-- Yapılacak iş 1 --
Okuma parçasında "Bursa’ya vardığımızda, şehrin" sözlerini içeren yerle başlayıp "dolusu şey anlatıyor." ile biten kısmı hiç değiştirmeden yeniden yaz.
-- Yapılacak iş 2 --
Okuma parçasına göre yazar sabah erken saatte Bursa'ya kiminle yola çıktı?

-- Okuma parçası --
┄┄┄┄┄┄┄┄┄┄

Ya hocam, böyle donlu monlu bir başlık ayıp olmuyor mu falan diyenler olabilir.

Varsın olsun, don kötü bir şey olsaydı en içimize onu giymezdik...

Hep 19 Mayıs Kapalı Spor Salonu’nda kravatlıların kavgalarını konuşacak değiliz ya, bir kez de donuna kadar ıslananların hikayesini yazalım.

Sabah erken saatlerde Şükrü Kuleyn ile birlikte, yağmurlu bir hava eşliğinde Bursa’nın yolunu tuttuk.

Bursa’ya vardığımızda, şehrin her köşe başında, her sokağında, her parkında bordo mavi atkıları ile genç çocuklar ve genç kızları gördük. Yaşlı bir amcanın bordo mavi kukeletası ile önüm sıra geçişini hafızama kaydettim, emicem sanki “Uşaklar bu sevdanın mirasını size bıraktık ama biz de daha ölmedik ha” der gibiydi.

Kültür Park’ta, Bursasporlu taraftar ile dolu bir mekanda oturduk çay içiyorduk; stad ise hemen yakınlardaydı. Bursalı bir genç yanımıza yaklaşarak “ Abi, Trabzon Fenere o golü atmasaydı var ya biz şampiyon falan olamazdık. Siz Trabzonlular var ya adamsınız” deyince tüylerim diken diken oldu... Tek cümle ama anlayana bir cilt dolusu şey anlatıyor.

┄┄┄┄┄┄┄┄┄┄

-- Ham veri --
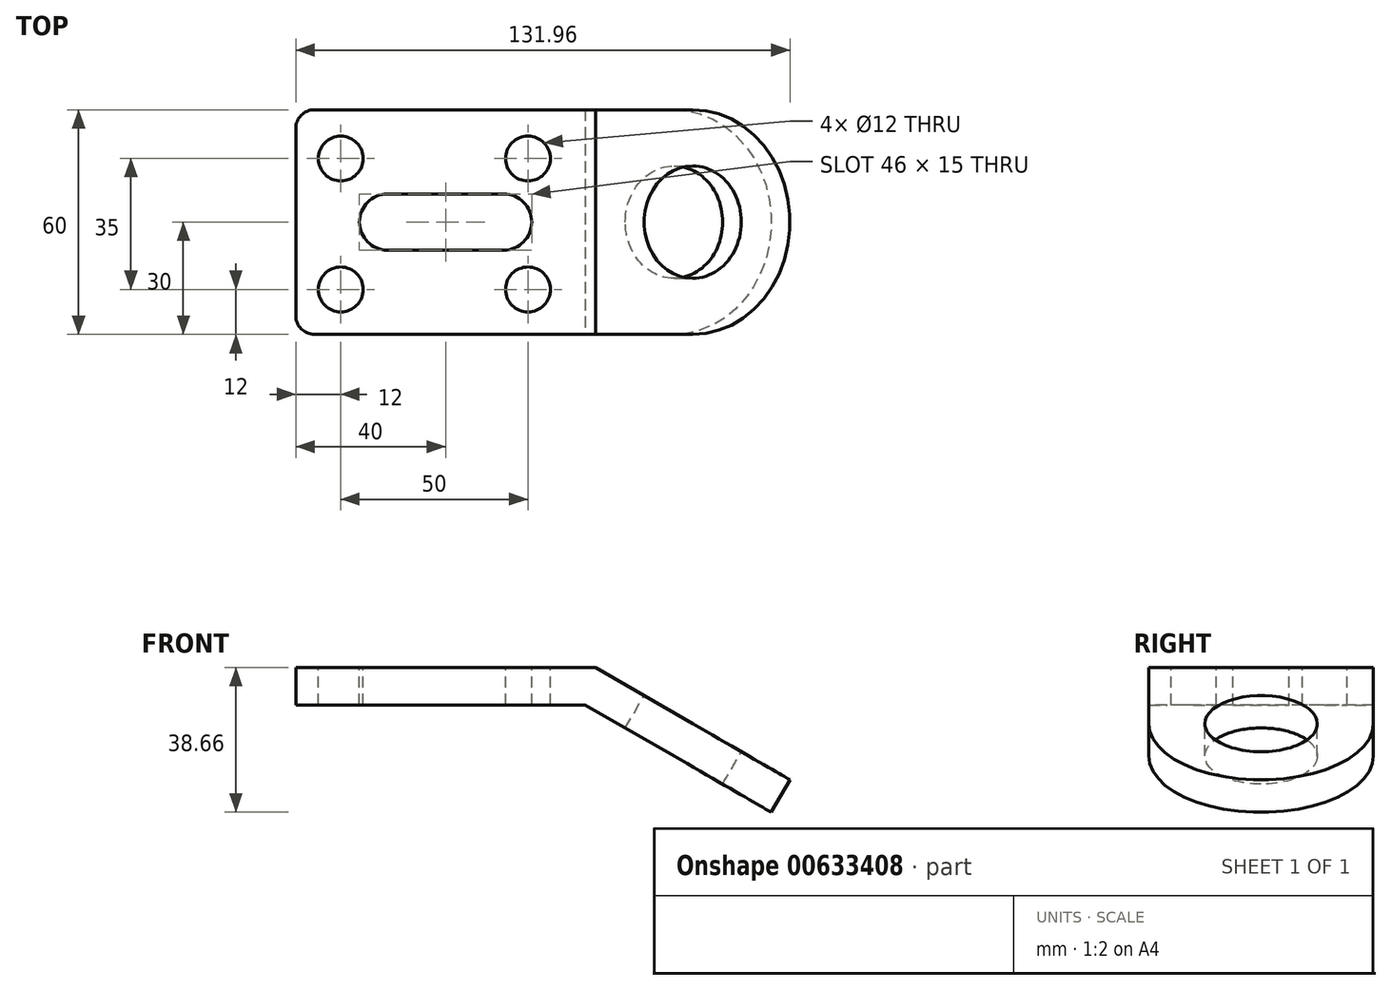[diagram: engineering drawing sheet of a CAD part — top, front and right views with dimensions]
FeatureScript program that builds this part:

┄┄┄┄┄┄┄┄┄┄

-- Tam cevap 1 --
Bursa’ya vardığımızda, şehrin her köşe başında, her sokağında, her parkında bordo mavi atkıları ile genç çocuklar ve genç kızları gördük. Yaşlı bir amcanın bordo mavi kukeletası ile önüm sıra geçişini hafızama kaydettim, emicem sanki “Uşaklar bu sevdanın mirasını size bıraktık ama biz de daha ölmedik ha” der gibiydi.

Kültür Park’ta, Bursasporlu taraftar ile dolu bir mekanda oturduk çay içiyorduk; stad ise hemen yakınlardaydı. Bursalı bir genç yanımıza yaklaşarak “ Abi, Trabzon Fenere o golü atmasaydı var ya biz şampiyon falan olamazdık. Siz Trabzonlular var ya adamsınız” deyince tüylerim diken diken oldu... Tek cümle ama anlayana bir cilt dolusu şey anlatıyor.

-- Tam cevap 2 --
Şükrü Kuleyn ile.